In air, a charged soap bubble of radius 'r' is in equilibrium having outside and inside pressures being equal. The charge on the drop is (`in_(0)` = permittivity of free space, T = surface tension of soap solution)

To solve the problem, we need to find the charge on a charged soap bubble of radius 'r' that is in equilibrium, with the outside and inside pressures being equal. ### Step-by-Step Solution: 1. **Understand the Excess Pressure in the Soap Bubble:** The excess pressure \( P \) inside a soap bubble is given by the formula: \[ P = \frac{4T}{r} \] where \( T \) is the surface tension of the soap solution and \( r \) is the radius of the bubble. 2. **Equate Inside and Outside Pressure:** Since the bubble is in equilibrium, the excess pressure inside the bubble must equal the electrostatic pressure due to the charge on the bubble.
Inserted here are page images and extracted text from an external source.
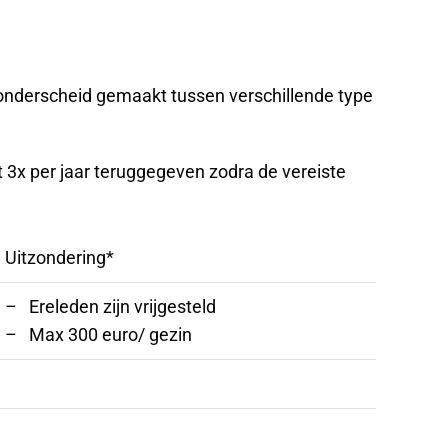
s onderscheid gemaakt tussen verschillende type
t 3x per jaar teruggegeven zodra de vereiste
Uitzondering*
– Ereleden zijn vrijgesteld
– Max 300 euro/ gezin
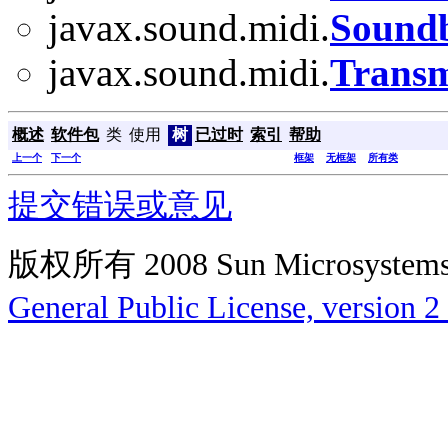
javax.sound.midi.
Sound
javax.sound.midi.
Transm
概述
软件包
类
使用
树
已过时
索引
帮助
上一个
下一个
框架
无框架
所有类
提交错误或意见
版权所有 2008 Sun Microsys
General Public License, version 2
Thus, we have: \[ P = \frac{\sigma^2}{2\epsilon_0} \] where \( \sigma \) is the surface charge density and \( \epsilon_0 \) is the permittivity of free space. 3. **Set the Two Pressures Equal:** Setting the two expressions for pressure equal gives: \[ \frac{4T}{r} = \frac{\sigma^2}{2\epsilon_0} \] 4. **Solve for Surface Charge Density \( \sigma \):** Rearranging the equation to solve for \( \sigma^2 \): \[ \sigma^2 = \frac{8T\epsilon_0}{r} \] 5. **Relate Surface Charge Density to Total Charge:** The surface charge density \( \sigma \) is related to the total charge \( Q \) on the bubble by the formula: \[ \sigma = \frac{Q}{A} \] where \( A \) is the surface area of the bubble. For a sphere, the surface area \( A \) is: \[ A = 4\pi r^2 \] Therefore, we can express \( \sigma \) as: \[ \sigma = \frac{Q}{4\pi r^2} \] 6. **Substitute \( \sigma \) into the Pressure Equation:** Substitute \( \sigma \) back into the equation for \( \sigma^2 \): \[ \left(\frac{Q}{4\pi r^2}\right)^2 = \frac{8T\epsilon_0}{r} \] 7. **Solve for \( Q \):** Squaring the left side gives: \[ \frac{Q^2}{16\pi^2 r^4} = \frac{8T\epsilon_0}{r} \] Multiplying both sides by \( 16\pi^2 r^4 \): \[ Q^2 = 16\pi^2 r^4 \cdot \frac{8T\epsilon_0}{r} \] Simplifying gives: \[ Q^2 = 128\pi^2 T\epsilon_0 r^3 \] Taking the square root: \[ Q = \sqrt{128\pi^2 T\epsilon_0 r^3} \] 8. **Final Expression:** Thus, the charge \( Q \) on the soap bubble is: \[ Q = 8\pi \sqrt{2T\epsilon_0 r^3} \]